$40.00
Distinctive, Powerful, Transformational
This book collects the presentations of twelve leading Africana scholars who participated in the groundbreaking #Black Scholars Matter virtual symposium held in August 2020 that was organized by the Society of Biblical Literature’s Black Scholars Matter Task Force in coordination with the SBL’s Committee on Underrepresented Racial and Ethnic Minorities in the Profession. These scholars share their perspectives on biblical studies and their experiences in the discipline on a range of topics, including blatant and subtle forms of bias and racism; mentoring; lessons of struggle, sacrifice, and lack of support; reflections on the obstacles of national tragedies, geographical locations, and academic disciplines; and the challenges of creating a more welcoming environment for the next generation of Black biblical scholars. Eight additional contributors and stakeholders that have administrative and decision-making responsibilities within theological and other settings address the need for institutional and personal accountability. Contributors include Efraín Agosto, Cheryl B. Anderson, Randall C. Bailey, Gay L. Byron, Ronald Charles, Stephanie Buckhanon Crowder, Steed Vernyl Davidson, Sharon Watson Fluker, John F. Kutsko, Vanessa Lovelace, Madipoane Masenya (Ngwan’a Mphahlele), Raj Nadella, Hugh R. Page Jr., Adele Reinhartz, Kimberly D. Russaw, Abraham Smith, Shively T. J. Smith, Mai-Anh Le Tran, Renita J. Weems, and Vincent L. Wimbush.
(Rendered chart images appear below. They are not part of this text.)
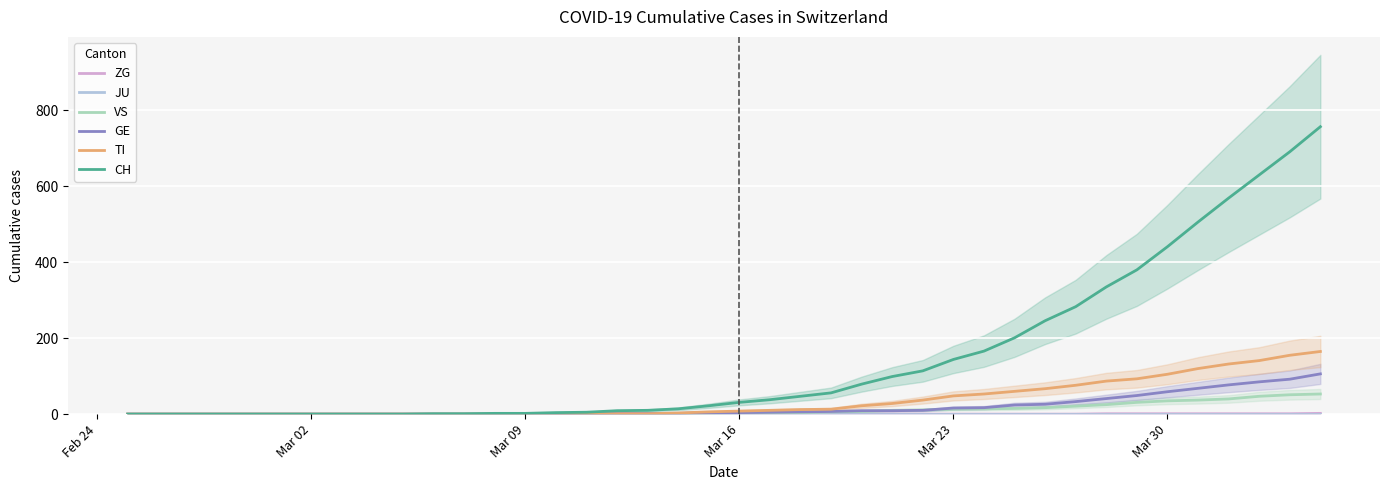

What is the highest value of the GE series?

106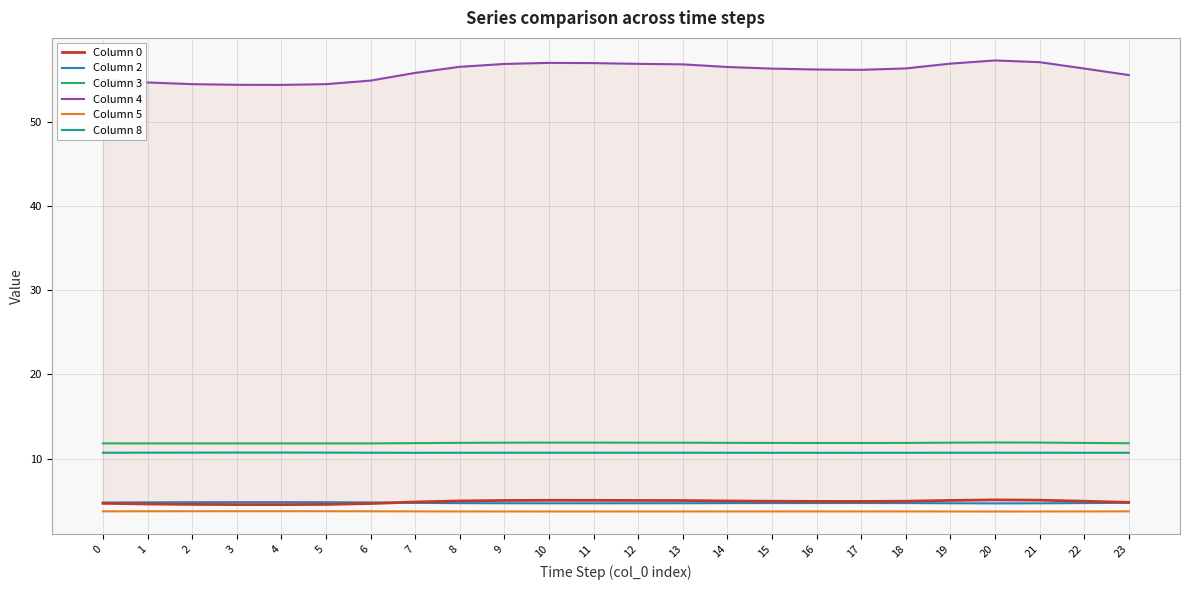

What is the spread (max minus min) of values at 4?

50.6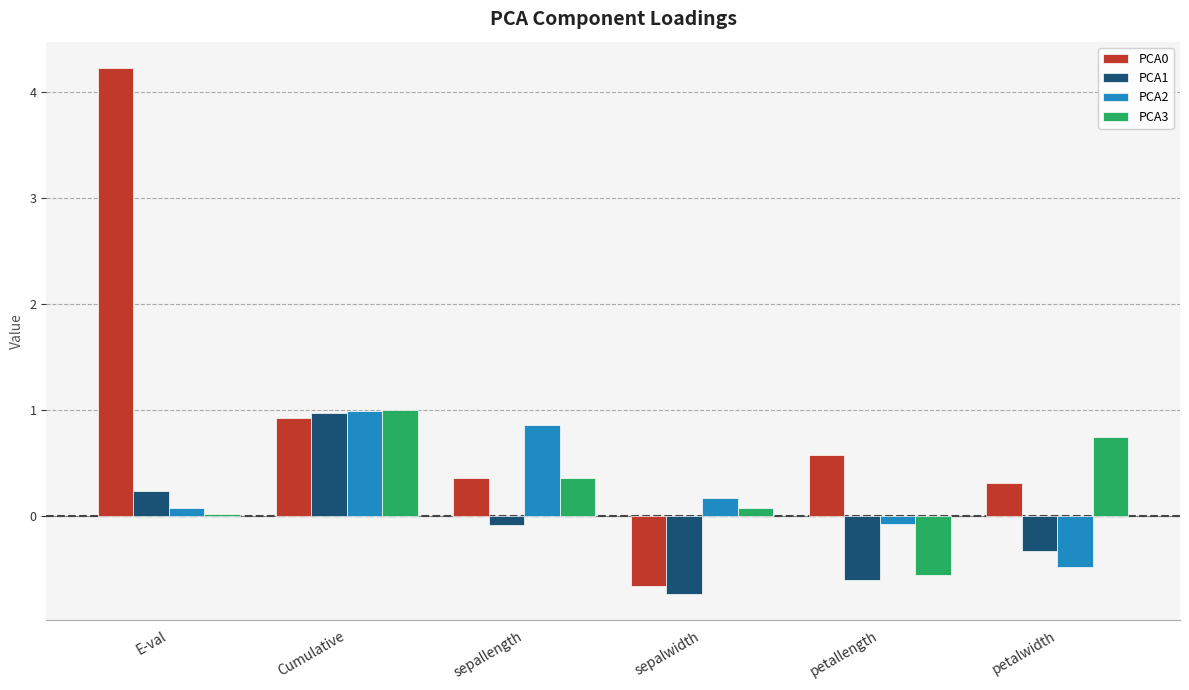

Which series changed the most between Cumulative and petalwidth?

PCA2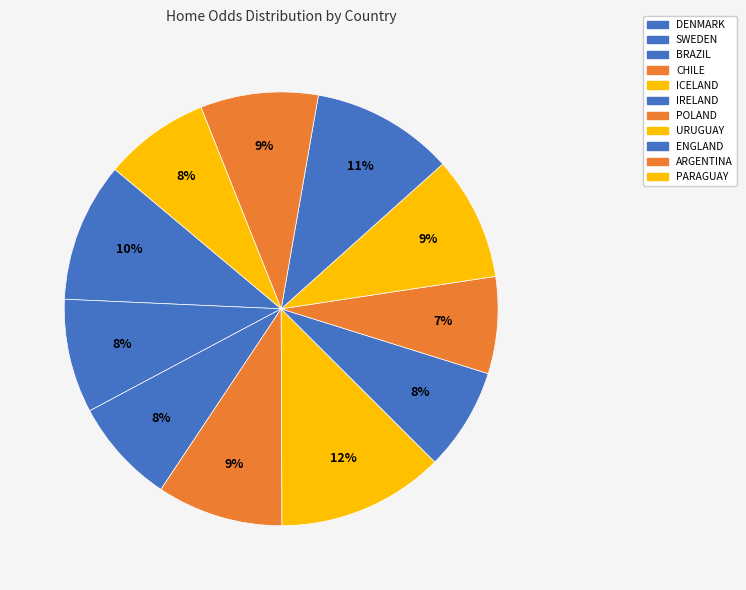

How many segments does this pie chart have?

11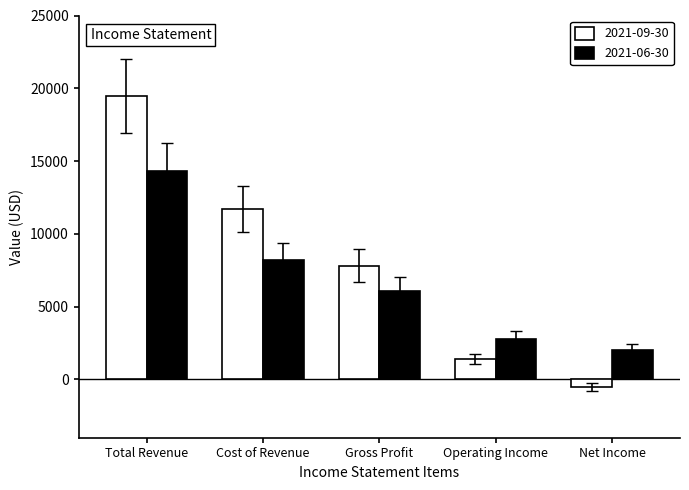

True or false: 2021-09-30 has a value of 30234 at Total Revenue.

False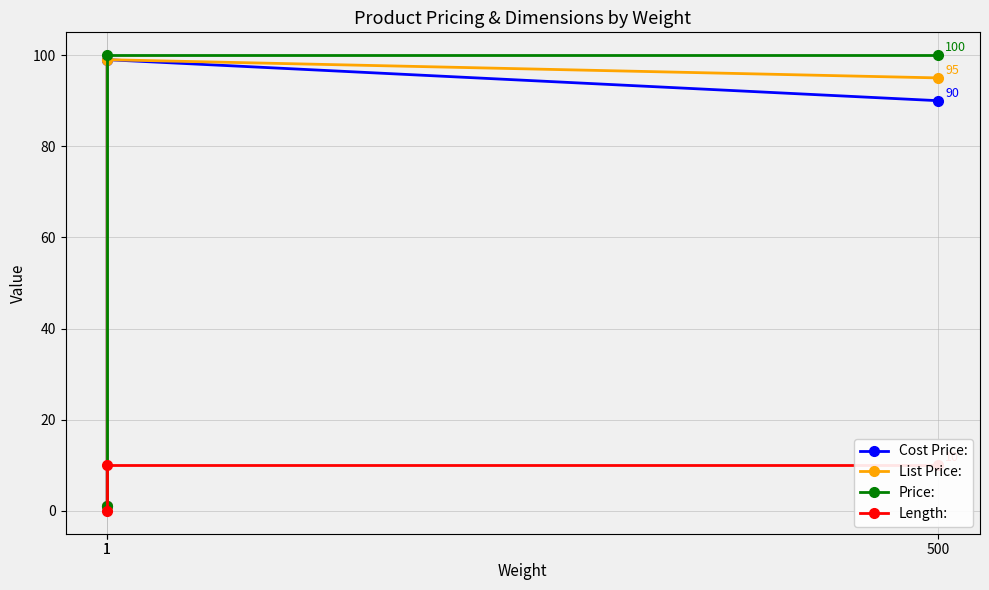

What is the total value across all series at 1?

3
Gay L. Byron is Professor of New Testament and Early Christianity at Howard University School of Divinity in Washington, DC. She is the author of Symbolic Blackness and Ethnic Difference in Early Christian Literature (2002) and coeditor with Vanessa Lovelace of Womanist Interpretations of the Bible: Expanding the Discourse (2016). She is also an ordained minister of the Word and Sacrament (Teaching Elder) in the Presbyterian Church (USA).
Hugh R. Page Jr. is Professor of Theology and Africana Studies at the University of Notre Dame, where he also serves as Vice President for Institutional Transformation and Advisor to the President. He is the general editor—with associate editors Randall C. Bailey, Valerie Bridgeman, Stacy Davis, Cheryl Kirk-Duggan, Madipoane Masenya (Ngwan’a Mphahlele), Nathaniel Samuel Murrell, and Rodney S. Sadler, Jr.—of The Africana Bible (2010); co-editor (with Gale A. Yee and Matthew J. M. Coomber) of The Fortress Commentary on the Bible: the Old Testament and Apocrypha (2014), and author of Israel’s Poetry of Resistance: Africana Perspectives on Early Hebrew Verse (2013). He is also a priest in The Episcopal Church.